Einladung zur Tupperparty  _____________________________   

    

Gedok-Galerie Stuttgart  27.Juli 2006
   

Tupperberaterin Barbara Fröhlich am 27.Juli 2006 im Galerieraum der Stuttgarter GEDOK

Tupperware: Man findet sie so gut wie in jedem Küchenschrank. Aber auch im Museum of Modern Art in New York.
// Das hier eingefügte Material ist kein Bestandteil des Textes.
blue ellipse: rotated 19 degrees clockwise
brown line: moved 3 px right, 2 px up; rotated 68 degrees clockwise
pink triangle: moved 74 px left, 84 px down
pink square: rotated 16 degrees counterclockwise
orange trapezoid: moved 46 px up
So stellte ich kurzentschlossen auch eine Tupperberaterin in den Kunstkontext: Die Tupperparty in der Kunstgalerie.


Inszeniert hatte ich diese Aktion auf dem Hintergrund meiner Beschäftigung mit Alltagsgegenständen und Alltagshandlungen - und der Begegnung mit einer Ansichtskarte, die meine  Fantasie in Richtung Tupperparty  ziemlich in Bewegung brachte.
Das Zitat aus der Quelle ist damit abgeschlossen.